■ **What the task requires**: Please count the lines in the listing below that contain the string "Nghè", and give only that number.
======== The data
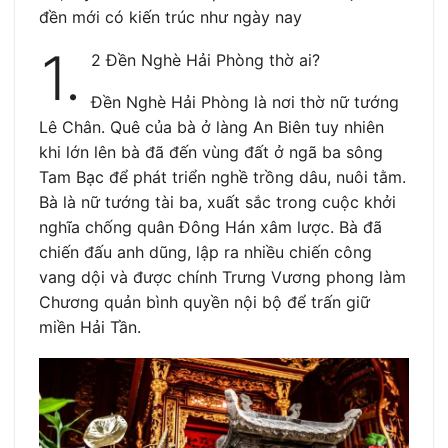
đền mới có kiến trúc như ngày nay
1.
2 Đền Nghè Hải Phòng thờ ai?
Đền Nghè Hải Phòng là nơi thờ nữ tướng
Lê Chân. Quê của bà ở làng An Biên tuy nhiên
khi lớn lên bà đã đến vùng đất ở ngã ba sông
Tam Bạc để phát triển nghề trồng dâu, nuôi tằm.
Bà là nữ tướng tài ba, xuất sắc trong cuộc khởi
nghĩa chống quân Đông Hán xâm lược. Bà đã
chiến đấu anh dũng, lập ra nhiều chiến công
vang dội và được chính Trưng Vương phong làm
Chương quản bình quyền nội bộ để trấn giữ
miền Hải Tần.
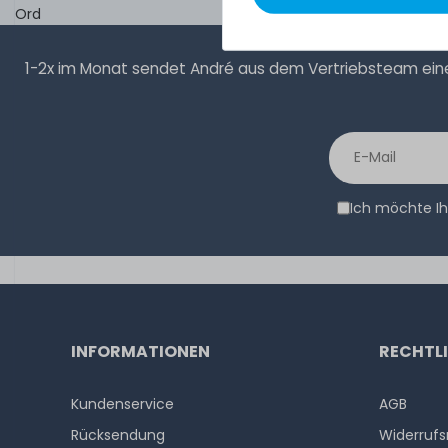
Ord
1-2x im Monat sendet André aus dem Vertriebsteam eine 
Ich möchte Ih
INFORMATIONEN
RECHTL
Kundenservice
AGB
Rücksendung
Widerrufs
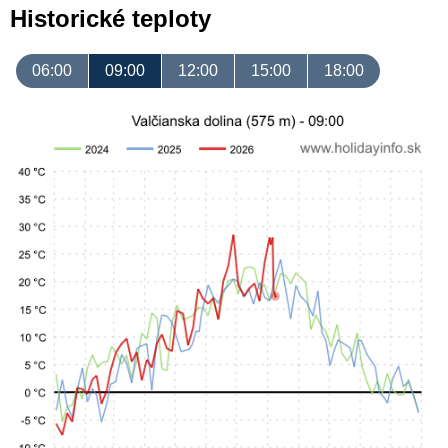
Historické teploty
06:00
09:00
12:00
15:00
18:00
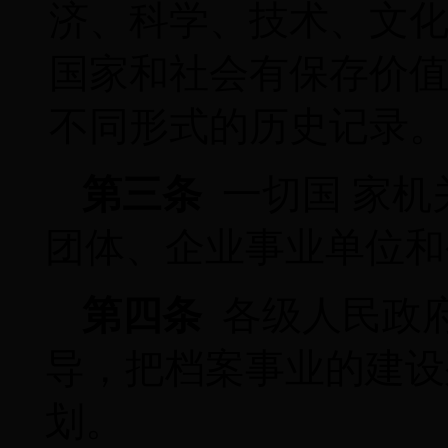
济、科学、技术、文
国家和社会有保存价
不同形式的历史记录
第三条
一切国 家
团体、企业事业单位和
第四条
各级人民政
导，把档案事业的建设
划。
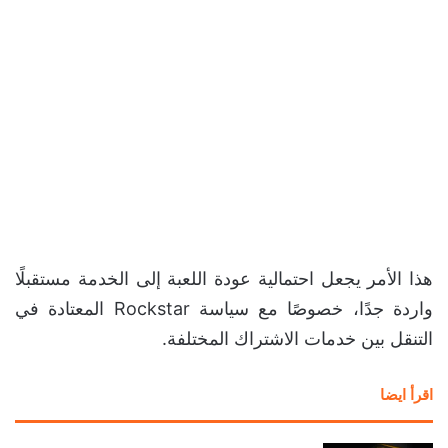
هذا الأمر يجعل احتمالية عودة اللعبة إلى الخدمة مستقبلًا
واردة جدًا، خصوصًا مع سياسة Rockstar المعتادة في
التنقل بين خدمات الاشتراك المختلفة.
اقرأ ايضا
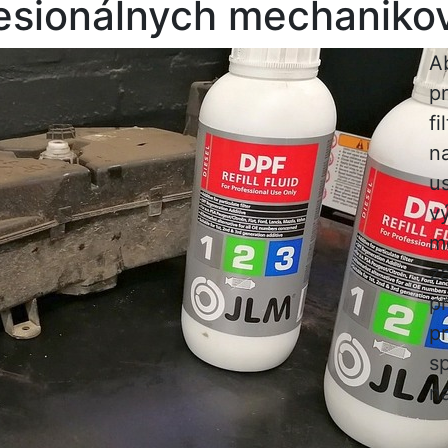
fesionálnych mechaniko
A
p
fi
n
u
v
mo
z
pr
p
sp
n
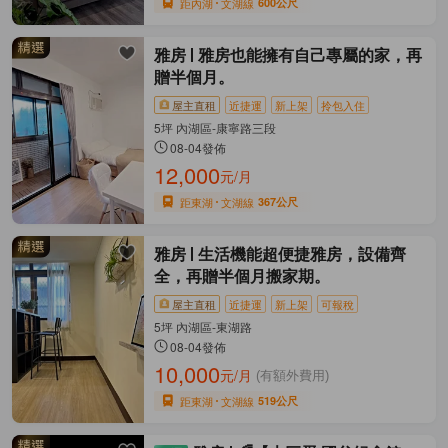
距內湖
文湖線
600公尺
雅房
雅房也能擁有自己專屬的家，再
贈半個月。
屋主直租
近捷運
新上架
拎包入住
5坪 內湖區-康寧路三段
08-04發佈
12,000
元/月
距東湖
文湖線
367公尺
雅房
生活機能超便捷雅房，設備齊
全，再贈半個月搬家期。
屋主直租
近捷運
新上架
可報稅
5坪 內湖區-東湖路
08-04發佈
10,000
元/月
(有額外費用)
距東湖
文湖線
519公尺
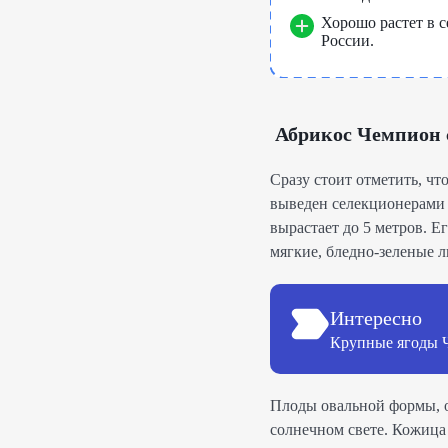
Хорошо растет в 
России.
Абрикос Чемпион с
Сразу стоит отметить, чт
выведен селекционерами
вырастает до 5 метров. Е
мягкие, бледно-зеленые 
Интересно
Крупные ягоды Ч
Плоды овальной формы, 
солнечном свете. Кожица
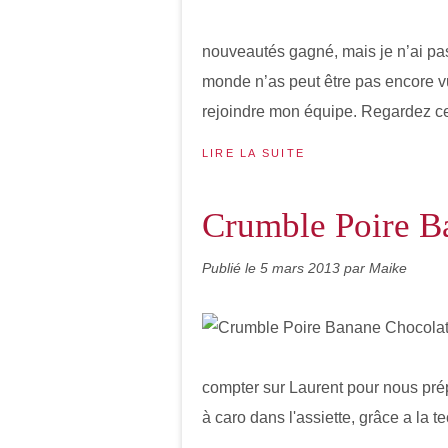
nouveautés gagné, mais je n’ai pa
monde n’as peut être pas encore vu
rejoindre mon équipe. Regardez ce
LIRE LA SUITE
Crumble Poire B
Publié le
5 mars 2013
par Maike
compter sur Laurent pour nous pré
à caro dans l'assiette, grâce a la t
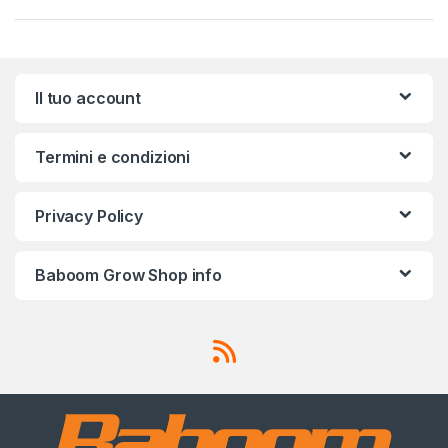
Il tuo account
Termini e condizioni
Privacy Policy
Baboom Grow Shop info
================
■ **Answer for this exercise**: 2